··· WORKING DATA

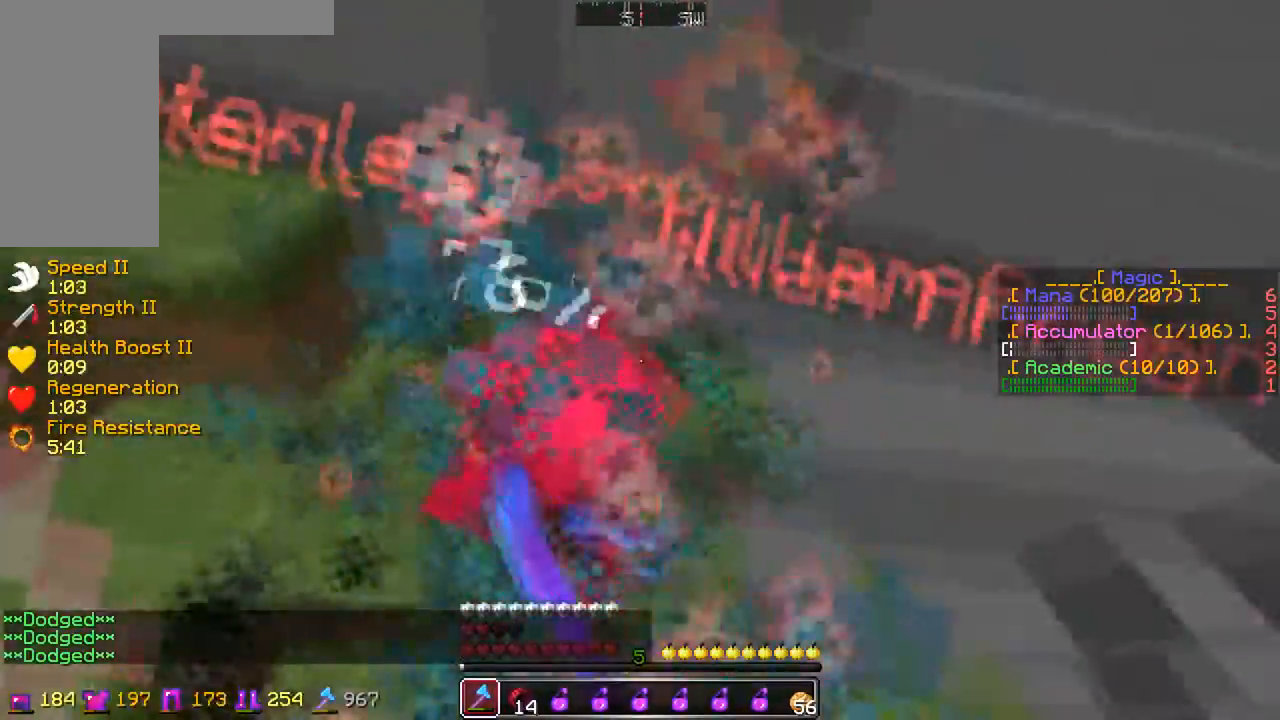
{"keys": ["d", "w"], "mouse": ["left"], "events": [[50, "w", "up"], [100, "a", "down"], [100, "d", "up"], [100, "mouse_left", "up"], [200, "mouse_left", "down"], [250, "w", "down"], [267, "mouse_left", "up"], [300, "a", "up"], [300, "mouse_left", "down"], [367, "mouse_left", "up"], [450, "d", "down"], [500, "mouse_left", "down"]]}
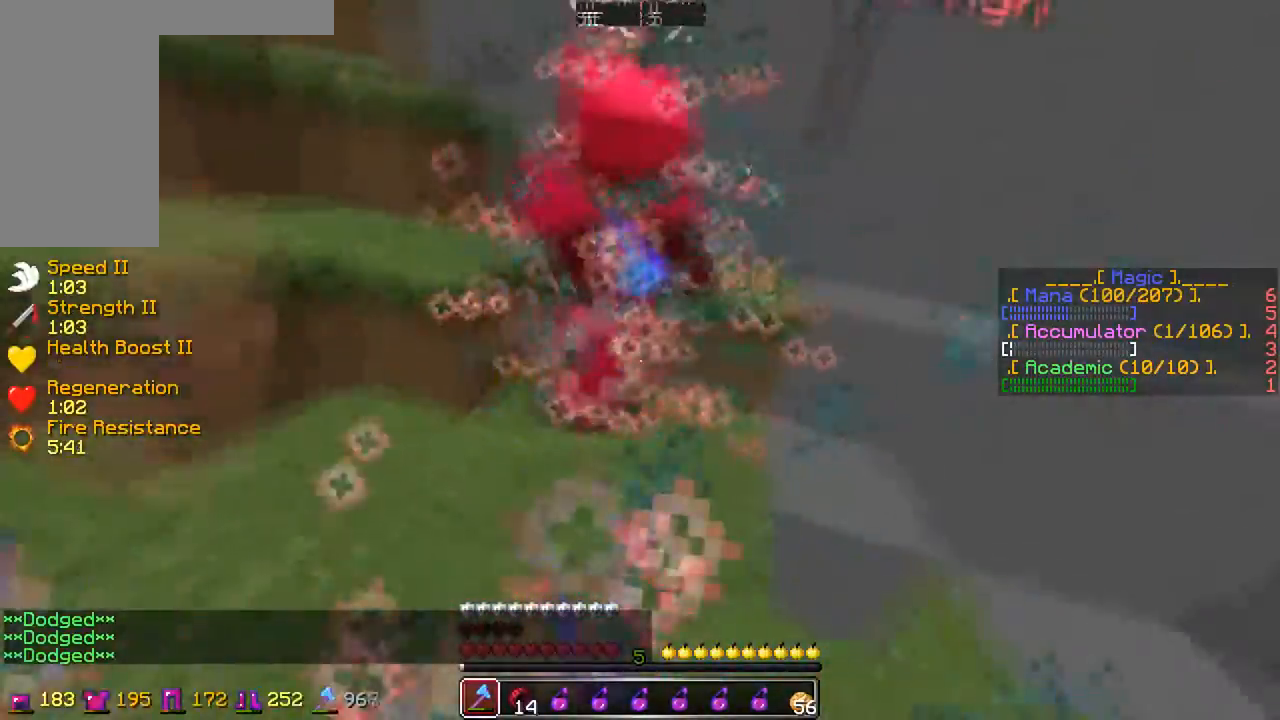
{"keys": ["w"], "mouse": [], "events": [[50, "d", "up"], [50, "mouse_left", "up"], [250, "w", "up"], [300, "a", "down"], [400, "w", "down"], [450, "a", "up"]]}
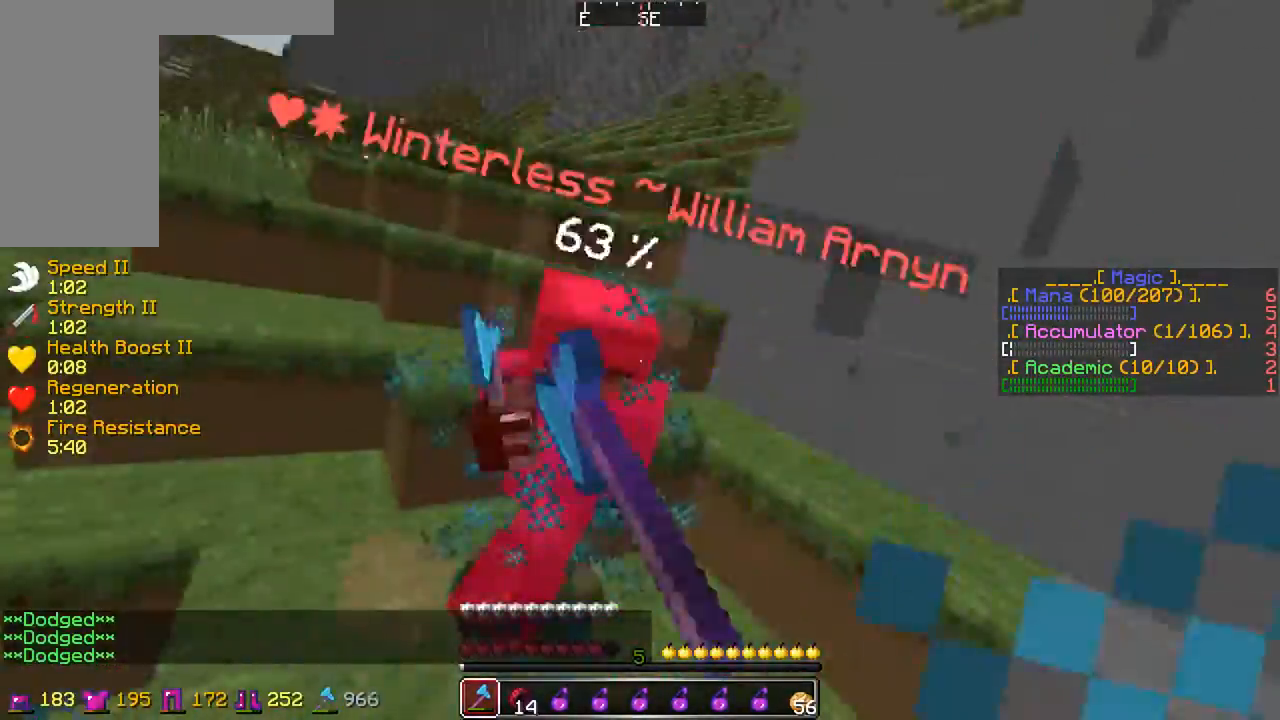
{"keys": ["a", "w"], "mouse": [], "events": [[17, "a", "down"], [17, "mouse_left", "down"], [50, "a", "up"], [50, "mouse_left", "up"], [200, "a", "down"], [200, "mouse_left", "down"], [250, "mouse_left", "up"], [300, "mouse_left", "down"], [350, "a", "up"], [350, "mouse_left", "up"], [450, "a", "down"]]}
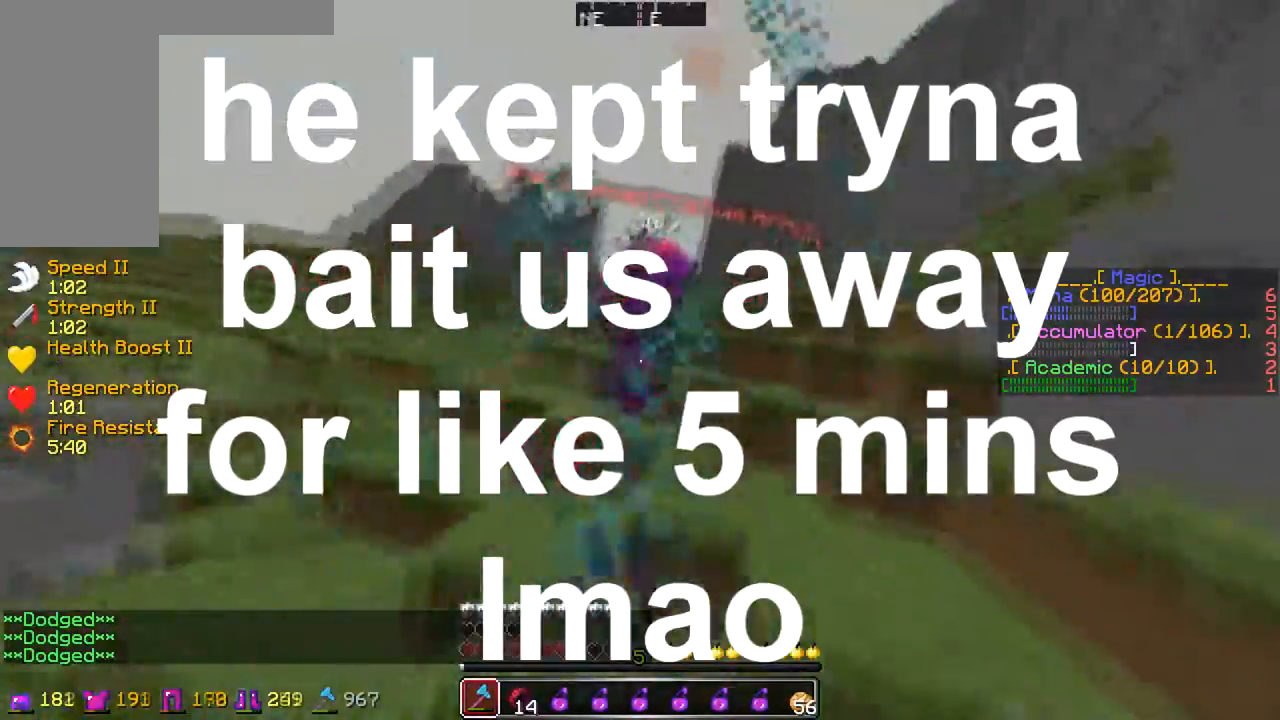
{"keys": ["a", "w"], "mouse": [], "events": [[150, "mouse_left", "down"], [200, "a", "up"], [200, "mouse_left", "up"], [450, "mouse_left", "down"], [500, "a", "down"], [500, "mouse_left", "up"]]}
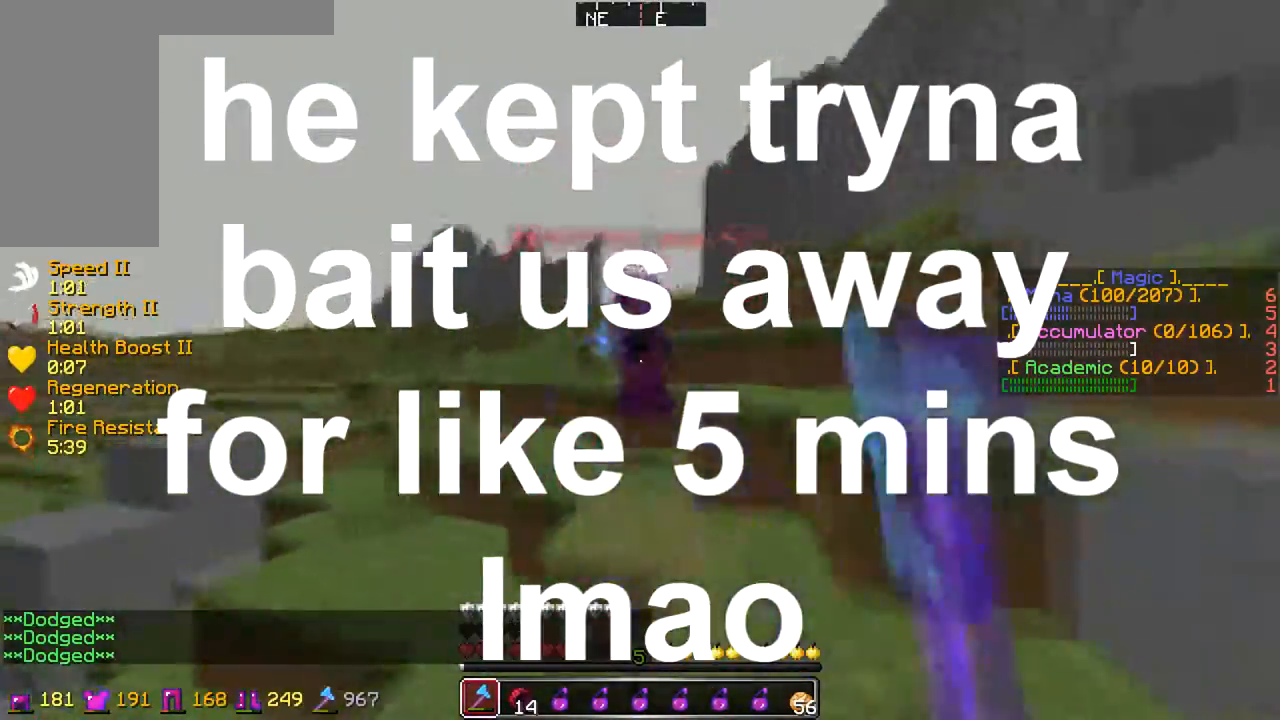
{"keys": ["w"], "mouse": [], "events": [[150, "mouse_left", "down"], [300, "mouse_left", "up"], [400, "mouse_left", "down"], [500, "a", "up"], [500, "mouse_left", "up"]]}
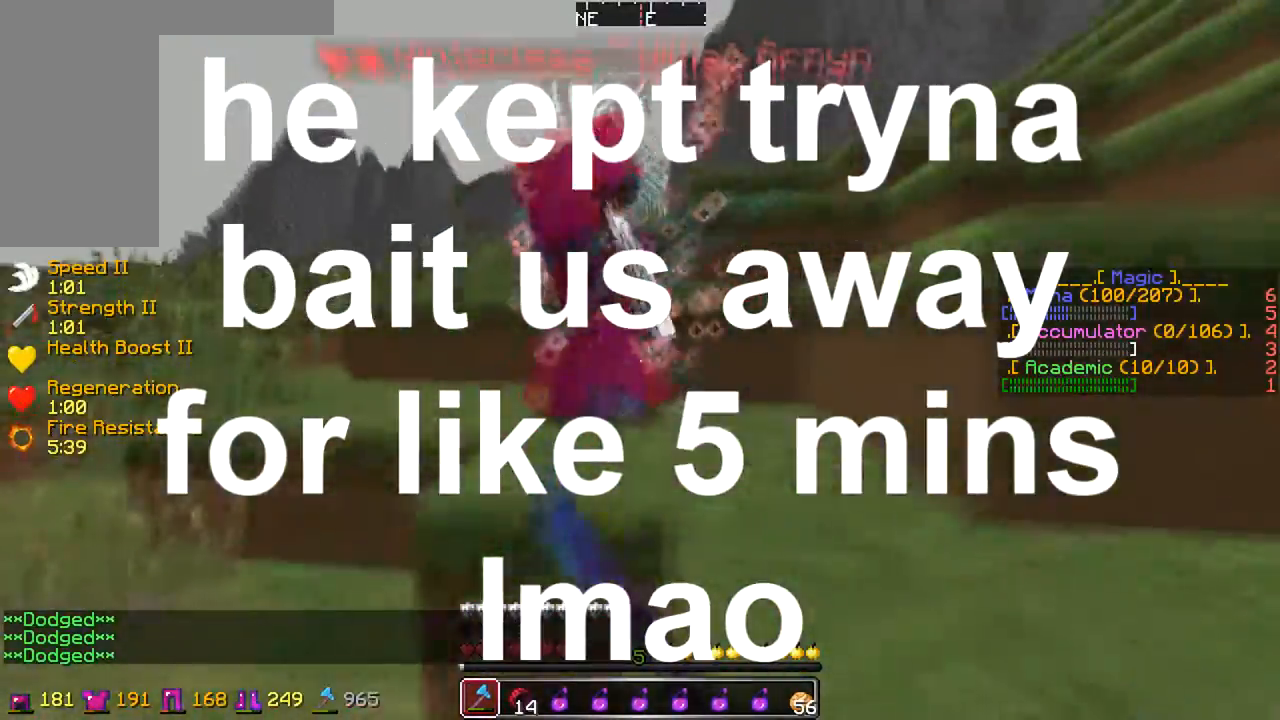
{"keys": ["d", "w"], "mouse": ["left"], "events": [[100, "mouse_left", "down"], [150, "a", "down"], [150, "mouse_left", "up"], [300, "mouse_left", "down"], [400, "a", "up"], [400, "d", "down"], [467, "mouse_left", "up"], [500, "mouse_left", "down"]]}
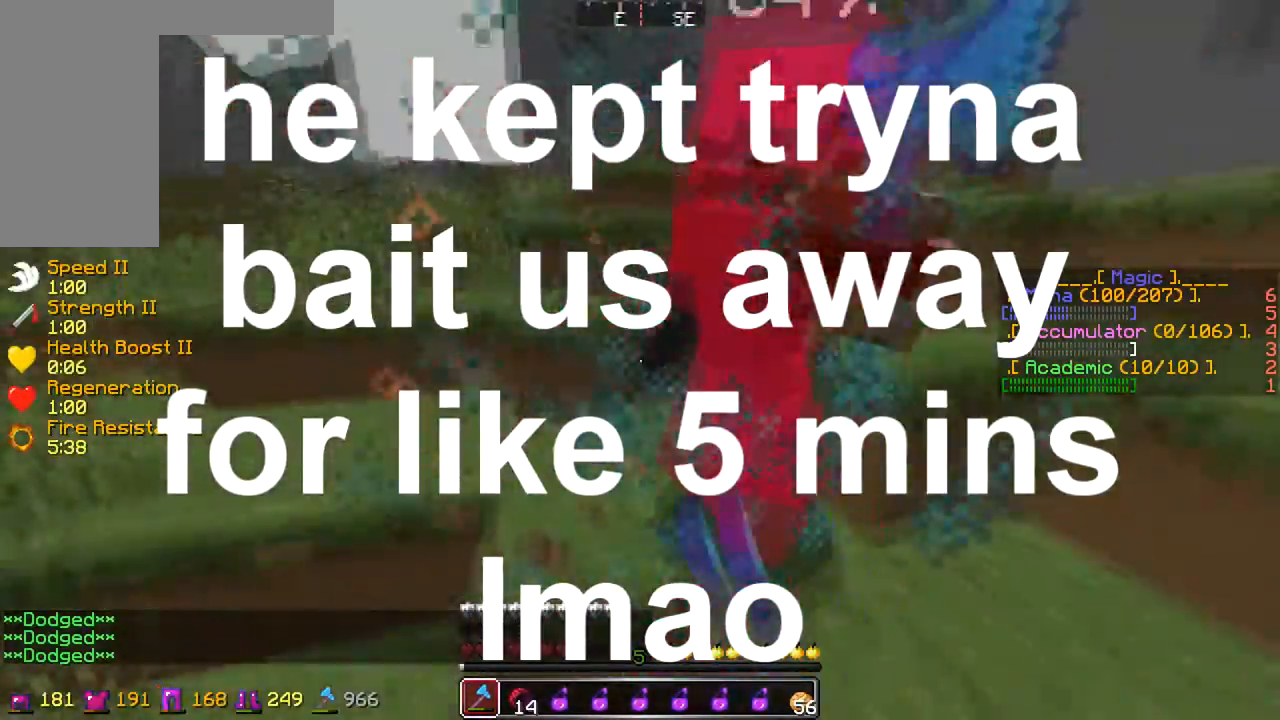
{"keys": ["d", "w"], "mouse": ["left"], "events": [[100, "mouse_left", "up"], [200, "d", "up"], [300, "mouse_left", "down"], [350, "mouse_left", "up"], [400, "mouse_left", "down"], [450, "mouse_left", "up"], [483, "mouse_left", "down"], [500, "d", "down"]]}
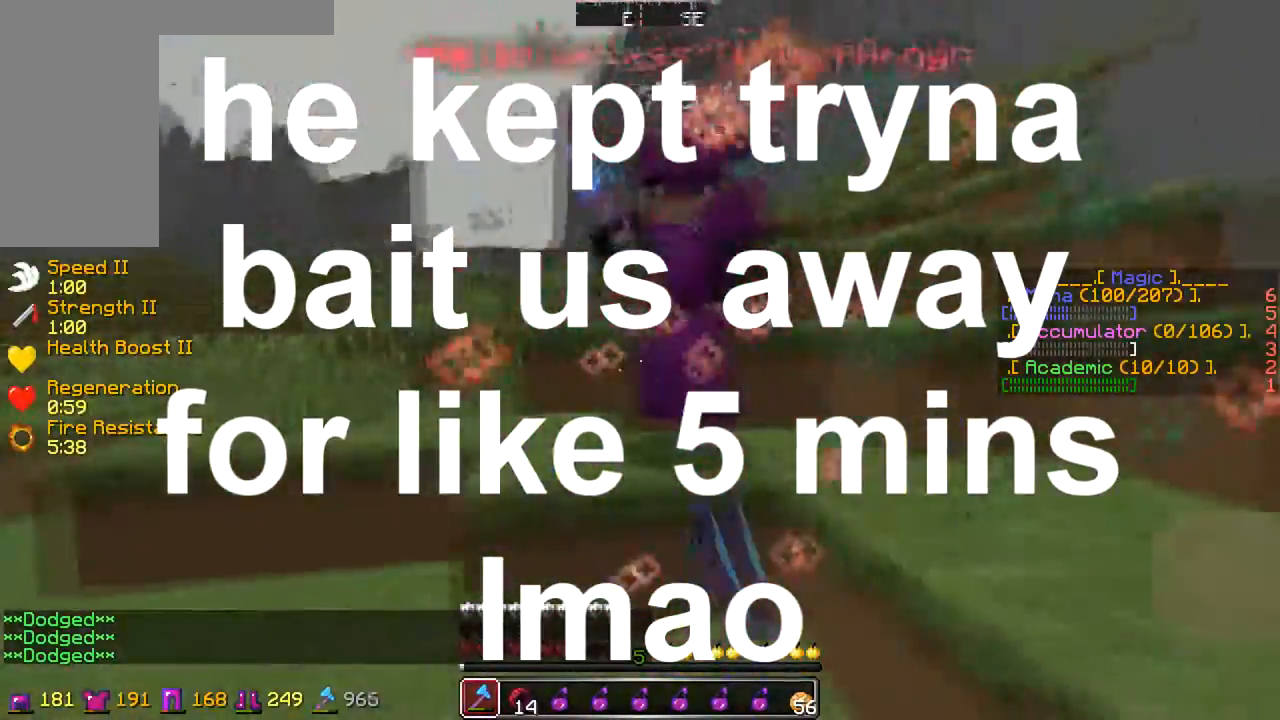
{"keys": ["d", "w"], "mouse": ["left"], "events": [[50, "mouse_left", "up"], [100, "mouse_left", "down"], [150, "d", "up"], [150, "mouse_left", "up"], [200, "mouse_left", "down"], [250, "mouse_left", "up"], [250, "w", "up"], [350, "d", "down"], [400, "mouse_left", "down"], [450, "mouse_left", "up"], [500, "mouse_left", "down"], [500, "w", "down"]]}
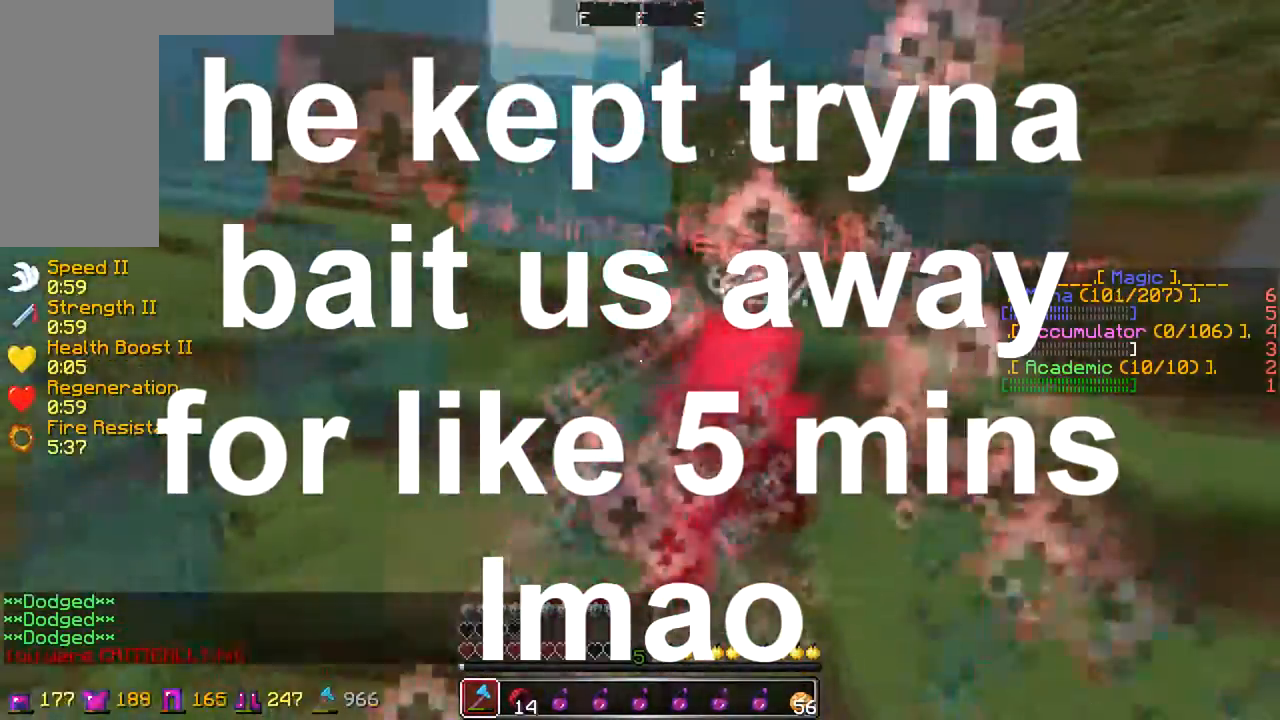
{"keys": ["w"], "mouse": ["left"], "events": [[50, "d", "up"], [50, "mouse_left", "up"], [100, "mouse_left", "down"], [150, "mouse_left", "up"], [200, "mouse_left", "down"], [250, "mouse_left", "up"], [300, "mouse_left", "down"], [350, "mouse_left", "up"], [400, "mouse_left", "down"], [450, "mouse_left", "up"], [500, "mouse_left", "down"]]}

······

> ASSIGNMENT:
Repeat every record above exactly. Omit the pictures.

> RESULT FOR THIS TASK:
{"keys": ["d", "w"], "mouse": ["left"], "events": [[50, "w", "up"], [100, "a", "down"], [100, "d", "up"], [100, "mouse_left", "up"], [200, "mouse_left", "down"], [250, "w", "down"], [267, "mouse_left", "up"], [300, "a", "up"], [300, "mouse_left", "down"], [367, "mouse_left", "up"], [450, "d", "down"], [500, "mouse_left", "down"]]}
{"keys": ["w"], "mouse": [], "events": [[50, "d", "up"], [50, "mouse_left", "up"], [250, "w", "up"], [300, "a", "down"], [400, "w", "down"], [450, "a", "up"]]}
{"keys": ["a", "w"], "mouse": [], "events": [[17, "a", "down"], [17, "mouse_left", "down"], [50, "a", "up"], [50, "mouse_left", "up"], [200, "a", "down"], [200, "mouse_left", "down"], [250, "mouse_left", "up"], [300, "mouse_left", "down"], [350, "a", "up"], [350, "mouse_left", "up"], [450, "a", "down"]]}
{"keys": ["a", "w"], "mouse": [], "events": [[150, "mouse_left", "down"], [200, "a", "up"], [200, "mouse_left", "up"], [450, "mouse_left", "down"], [500, "a", "down"], [500, "mouse_left", "up"]]}
{"keys": ["w"], "mouse": [], "events": [[150, "mouse_left", "down"], [300, "mouse_left", "up"], [400, "mouse_left", "down"], [500, "a", "up"], [500, "mouse_left", "up"]]}
{"keys": ["d", "w"], "mouse": ["left"], "events": [[100, "mouse_left", "down"], [150, "a", "down"], [150, "mouse_left", "up"], [300, "mouse_left", "down"], [400, "a", "up"], [400, "d", "down"], [467, "mouse_left", "up"], [500, "mouse_left", "down"]]}
{"keys": ["d", "w"], "mouse": ["left"], "events": [[100, "mouse_left", "up"], [200, "d", "up"], [300, "mouse_left", "down"], [350, "mouse_left", "up"], [400, "mouse_left", "down"], [450, "mouse_left", "up"], [483, "mouse_left", "down"], [500, "d", "down"]]}
{"keys": ["d", "w"], "mouse": ["left"], "events": [[50, "mouse_left", "up"], [100, "mouse_left", "down"], [150, "d", "up"], [150, "mouse_left", "up"], [200, "mouse_left", "down"], [250, "mouse_left", "up"], [250, "w", "up"], [350, "d", "down"], [400, "mouse_left", "down"], [450, "mouse_left", "up"], [500, "mouse_left", "down"], [500, "w", "down"]]}
{"keys": ["w"], "mouse": ["left"], "events": [[50, "d", "up"], [50, "mouse_left", "up"], [100, "mouse_left", "down"], [150, "mouse_left", "up"], [200, "mouse_left", "down"], [250, "mouse_left", "up"], [300, "mouse_left", "down"], [350, "mouse_left", "up"], [400, "mouse_left", "down"], [450, "mouse_left", "up"], [500, "mouse_left", "down"]]}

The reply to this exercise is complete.